Chapter One Hundred Fifteen

In great distress from heavy circumstances, I said that man is deceit (1–2), and therefore I resorted only to Your, O Lord, help. What can I repay You for Your benefits? I will offer You libations and fulfill my vows (3–5). The death of the saints is precious in Your sight. You have loosed my bonds, delivered me from destruction, for which I will praise You in the house of the Lord (6–10).

Psalm 115:1. I believed, and therefore I spoke: I am greatly afflicted. Psalm 115:2. I said in my haste: all mankind is false. The complaint of the writer about his affliction before the Lord serves as an indicator of his deep faith. In his “haste” (more accurately rendered—in his frenzy), in the heavy restrictive circumstances of his life, when he saw help from nowhere but encountered only opposition and deceptions from people, he said that “all mankind is false,” that is, that reliance on human help is not only deceptive, but that people even live by deliberate and conscious deceptions of others. It is quite possible that the writer here makes an allusion to the intrigues of the Samaritans before the Persian court. This helplessness of the writer by his own strength to emerge from heavy circumstances prompted him to turn in prayer to God for help, being an expression of his faith that only the Lord alone is true and only in Him can one find protection.

Psalm 115:4. I will take the cup of salvation and call upon the name of the Lord. “The cup of salvation”—a thanksgiving cup, which the Hebrews would drink at the Passover meal (then three cups were drunk: the cup of bitterness, the cup of joy, and the cup of blessing). Here is meant not the Passover cup of blessing, that is, not the postponement of the offering of thanksgiving to God until the Passover festival, but the setting apart of a special thanksgiving cup at present, similar to that which was drunk at Passover.

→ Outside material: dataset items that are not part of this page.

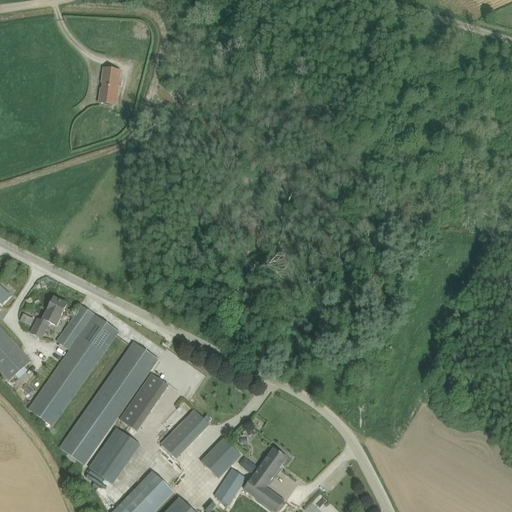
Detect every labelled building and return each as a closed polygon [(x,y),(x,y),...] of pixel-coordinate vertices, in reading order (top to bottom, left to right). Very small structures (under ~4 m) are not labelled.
[(104,69),(99,104),(115,106),(120,71),(104,69)] [(0,286),(0,302),(3,305),(11,296),(0,286)] [(56,327),(60,319),(67,305),(66,304),(67,303),(60,300),(60,301),(54,298),(42,321),(38,319),(31,335),(42,340),(50,324),(56,327)] [(53,428),(111,344),(119,332),(82,306),(57,343),(69,351),(28,410),(53,428)] [(13,342),(0,327),(0,371),(9,381),(31,362),(19,348),(23,344),(17,338),(13,342)] [(125,354),(123,357),(67,437),(59,448),(84,466),(92,454),(158,360),(134,342),(125,354)] [(115,485),(141,443),(116,427),(90,469),(115,485)] [(219,479),(242,456),(224,439),(201,462),(219,479)] [(287,459),(274,449),(252,480),(251,480),(243,491),(272,511),(276,511),(284,502),(266,488),(287,459)] [(252,474),(257,467),(245,458),(240,464),(252,474)] [(224,483),(238,492),(247,479),(233,470),(224,483)] [(156,511),(174,494),(153,472),(113,511),(156,511)] [(169,511),(189,511),(179,502),(169,511)]
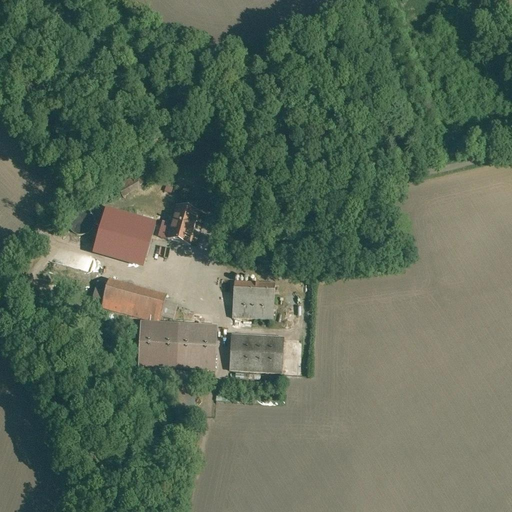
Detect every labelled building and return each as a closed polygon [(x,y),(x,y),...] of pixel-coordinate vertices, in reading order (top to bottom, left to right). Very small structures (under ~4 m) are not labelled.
[(148,171),(136,178),(141,186),(153,179),(148,171)] [(119,192),(136,185),(133,179),(116,186),(119,192)] [(121,198),(140,190),(138,185),(119,193),(121,198)] [(198,215),(178,209),(173,226),(164,224),(160,238),(189,247),(198,215)] [(82,210),(80,211),(78,211),(77,212),(75,213),(73,214),(72,215),(71,217),(70,219),(69,220),(69,221),(69,224),(69,226),(70,227),(70,229),(71,231),(73,233),(74,234),(76,235),(77,236),(78,236),(81,237),(83,237),(85,237),(87,236),(89,235),(91,234),(92,233),(93,232),(94,230),(95,228),(95,226),(96,225),(96,223),(96,222),(95,220),(95,219),(94,218),(93,216),(92,215),(91,214),(90,213),(89,212),(87,211),(84,210),(82,210)] [(156,226),(106,212),(93,258),(143,272),(156,226)] [(275,286),(234,284),(233,298),(274,301),(275,286)] [(165,302),(109,286),(102,308),(158,325),(160,318),(165,302)] [(274,301),(233,298),(232,320),(273,322),(274,301)] [(177,305),(165,302),(160,318),(172,321),(177,305)] [(217,328),(142,324),(139,367),(215,371),(217,328)] [(284,341),(232,338),(230,372),(283,375),(284,341)] [(192,387),(177,387),(176,418),(191,419),(192,387)]
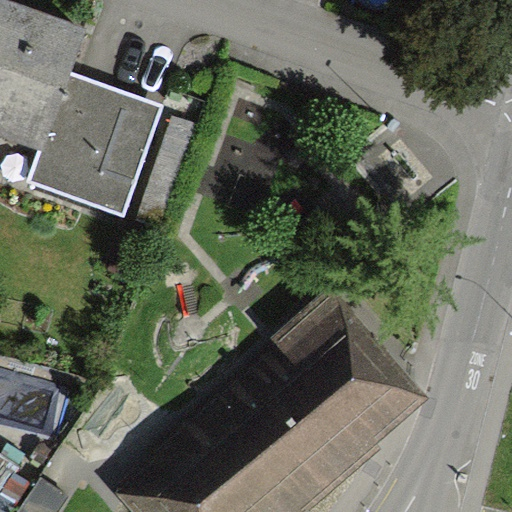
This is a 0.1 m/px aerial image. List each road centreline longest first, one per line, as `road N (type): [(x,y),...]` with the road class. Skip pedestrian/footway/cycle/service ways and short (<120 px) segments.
road 1 (residential): [(410,511),(432,472),(511,133)]
road 2 (residential): [(511,118),(187,0)]
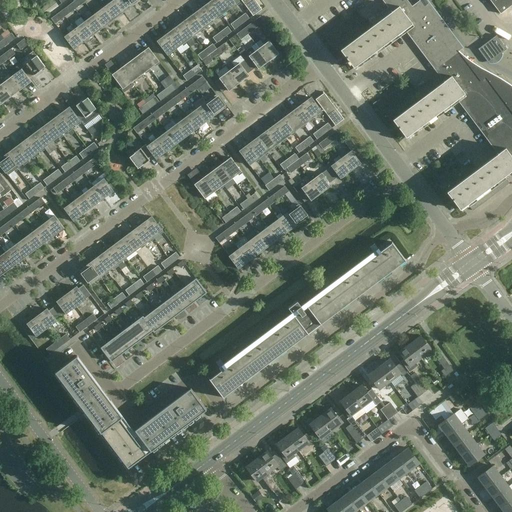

Psalm 115:6. Precious in the sight of the Lord is the death of His saints! “Precious in the sight of the Lord is the death of His saints!” The Lord prizes the death of the saints, sends it when it is needed, and therefore delivers the righteous from the heavy and apparently hopeless situation into which they fall (Ps 114:3). This is the meaning of this expression according to the context of the speech and by parallel with Ps 114. This is not opposed to the usual understanding that the Lord loves the righteous and prizes them at their death, that is, the Lord upon death receives the righteous to Himself and rewards them. Here then lies a clear teaching about the afterlife reward and the immortality of the human soul.